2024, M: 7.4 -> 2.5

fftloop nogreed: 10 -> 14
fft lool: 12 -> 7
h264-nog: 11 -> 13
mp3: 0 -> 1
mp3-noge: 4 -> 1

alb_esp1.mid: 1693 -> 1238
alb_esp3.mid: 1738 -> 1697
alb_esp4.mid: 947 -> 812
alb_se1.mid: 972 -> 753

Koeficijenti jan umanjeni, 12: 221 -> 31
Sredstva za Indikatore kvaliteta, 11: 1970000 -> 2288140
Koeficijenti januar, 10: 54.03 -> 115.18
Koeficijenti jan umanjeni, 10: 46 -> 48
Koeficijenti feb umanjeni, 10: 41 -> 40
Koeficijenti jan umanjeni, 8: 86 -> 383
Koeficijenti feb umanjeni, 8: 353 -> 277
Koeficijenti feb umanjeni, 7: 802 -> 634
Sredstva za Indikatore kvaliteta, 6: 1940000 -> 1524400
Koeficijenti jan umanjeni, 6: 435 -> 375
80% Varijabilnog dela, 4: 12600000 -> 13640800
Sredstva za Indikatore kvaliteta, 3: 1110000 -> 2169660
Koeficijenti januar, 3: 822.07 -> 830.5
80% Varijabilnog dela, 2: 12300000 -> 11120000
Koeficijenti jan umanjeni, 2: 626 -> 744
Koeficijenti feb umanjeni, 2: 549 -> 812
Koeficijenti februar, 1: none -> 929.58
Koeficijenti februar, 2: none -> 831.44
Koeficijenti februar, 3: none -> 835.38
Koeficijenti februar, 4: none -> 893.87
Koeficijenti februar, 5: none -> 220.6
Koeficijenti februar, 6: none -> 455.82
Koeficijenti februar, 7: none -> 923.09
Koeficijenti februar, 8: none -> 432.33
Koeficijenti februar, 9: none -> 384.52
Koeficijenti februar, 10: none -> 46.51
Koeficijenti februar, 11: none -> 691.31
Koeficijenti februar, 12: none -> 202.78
■ ■ ■ ■
Exercise aim:
Every entry is to be repeated precisely as it stands.

Task response:
2024, M: 7.4 -> 2.5

fftloop nogreed: 10 -> 14
fft lool: 12 -> 7
h264-nog: 11 -> 13
mp3: 0 -> 1
mp3-noge: 4 -> 1

alb_esp1.mid: 1693 -> 1238
alb_esp3.mid: 1738 -> 1697
alb_esp4.mid: 947 -> 812
alb_se1.mid: 972 -> 753

Koeficijenti jan umanjeni, 12: 221 -> 31
Sredstva za Indikatore kvaliteta, 11: 1970000 -> 2288140
Koeficijenti januar, 10: 54.03 -> 115.18
Koeficijenti jan umanjeni, 10: 46 -> 48
Koeficijenti feb umanjeni, 10: 41 -> 40
Koeficijenti jan umanjeni, 8: 86 -> 383
Koeficijenti feb umanjeni, 8: 353 -> 277
Koeficijenti feb umanjeni, 7: 802 -> 634
Sredstva za Indikatore kvaliteta, 6: 1940000 -> 1524400
Koeficijenti jan umanjeni, 6: 435 -> 375
80% Varijabilnog dela, 4: 12600000 -> 13640800
Sredstva za Indikatore kvaliteta, 3: 1110000 -> 2169660
Koeficijenti januar, 3: 822.07 -> 830.5
80% Varijabilnog dela, 2: 12300000 -> 11120000
Koeficijenti jan umanjeni, 2: 626 -> 744
Koeficijenti feb umanjeni, 2: 549 -> 812
Koeficijenti februar, 1: none -> 929.58
Koeficijenti februar, 2: none -> 831.44
Koeficijenti februar, 3: none -> 835.38
Koeficijenti februar, 4: none -> 893.87
Koeficijenti februar, 5: none -> 220.6
Koeficijenti februar, 6: none -> 455.82
Koeficijenti februar, 7: none -> 923.09
Koeficijenti februar, 8: none -> 432.33
Koeficijenti februar, 9: none -> 384.52
Koeficijenti februar, 10: none -> 46.51
Koeficijenti februar, 11: none -> 691.31
Koeficijenti februar, 12: none -> 202.78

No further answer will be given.